(Exercise): Go through the lines below and count those that contain "learning"; the number is all that should be returned.

++++++++

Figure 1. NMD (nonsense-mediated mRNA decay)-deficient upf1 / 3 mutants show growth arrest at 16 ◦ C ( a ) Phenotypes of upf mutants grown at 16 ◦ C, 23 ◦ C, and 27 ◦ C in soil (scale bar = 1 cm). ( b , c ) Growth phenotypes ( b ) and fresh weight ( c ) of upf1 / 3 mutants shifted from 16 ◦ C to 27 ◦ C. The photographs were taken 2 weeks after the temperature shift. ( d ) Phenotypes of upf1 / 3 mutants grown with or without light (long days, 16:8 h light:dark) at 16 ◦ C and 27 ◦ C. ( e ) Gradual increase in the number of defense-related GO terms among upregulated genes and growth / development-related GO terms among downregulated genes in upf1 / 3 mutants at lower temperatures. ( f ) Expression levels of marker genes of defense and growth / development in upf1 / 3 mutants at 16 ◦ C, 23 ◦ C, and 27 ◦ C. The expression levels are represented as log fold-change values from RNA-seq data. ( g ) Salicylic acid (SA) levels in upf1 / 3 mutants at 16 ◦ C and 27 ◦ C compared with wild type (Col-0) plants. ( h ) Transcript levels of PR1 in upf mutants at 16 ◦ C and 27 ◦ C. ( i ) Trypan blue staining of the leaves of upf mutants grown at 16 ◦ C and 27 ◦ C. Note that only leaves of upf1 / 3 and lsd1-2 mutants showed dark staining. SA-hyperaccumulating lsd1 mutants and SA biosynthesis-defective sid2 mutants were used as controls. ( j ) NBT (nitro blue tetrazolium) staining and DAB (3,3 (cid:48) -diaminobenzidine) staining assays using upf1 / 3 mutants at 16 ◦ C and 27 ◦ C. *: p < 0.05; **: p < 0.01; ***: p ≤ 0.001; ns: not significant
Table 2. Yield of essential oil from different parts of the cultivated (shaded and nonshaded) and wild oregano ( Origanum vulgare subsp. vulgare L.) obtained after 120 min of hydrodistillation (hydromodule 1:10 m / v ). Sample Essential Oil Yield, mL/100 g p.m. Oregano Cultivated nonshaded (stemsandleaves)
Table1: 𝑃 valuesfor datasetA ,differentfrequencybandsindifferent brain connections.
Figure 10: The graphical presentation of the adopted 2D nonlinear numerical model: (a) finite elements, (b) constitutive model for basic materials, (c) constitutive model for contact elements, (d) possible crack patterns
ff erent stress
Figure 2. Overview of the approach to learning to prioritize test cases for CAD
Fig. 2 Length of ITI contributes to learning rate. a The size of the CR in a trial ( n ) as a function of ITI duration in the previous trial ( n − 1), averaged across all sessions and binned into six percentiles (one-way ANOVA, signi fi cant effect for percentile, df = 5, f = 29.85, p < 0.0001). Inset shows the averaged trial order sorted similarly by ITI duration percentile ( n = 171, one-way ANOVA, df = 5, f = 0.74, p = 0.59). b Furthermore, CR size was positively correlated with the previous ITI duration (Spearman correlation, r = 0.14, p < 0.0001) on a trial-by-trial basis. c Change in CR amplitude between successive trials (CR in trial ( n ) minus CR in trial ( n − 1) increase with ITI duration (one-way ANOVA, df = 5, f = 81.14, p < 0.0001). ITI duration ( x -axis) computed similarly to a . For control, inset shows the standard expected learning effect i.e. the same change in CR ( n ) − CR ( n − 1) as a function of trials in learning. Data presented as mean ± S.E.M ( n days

++++++++

(The completed task): 2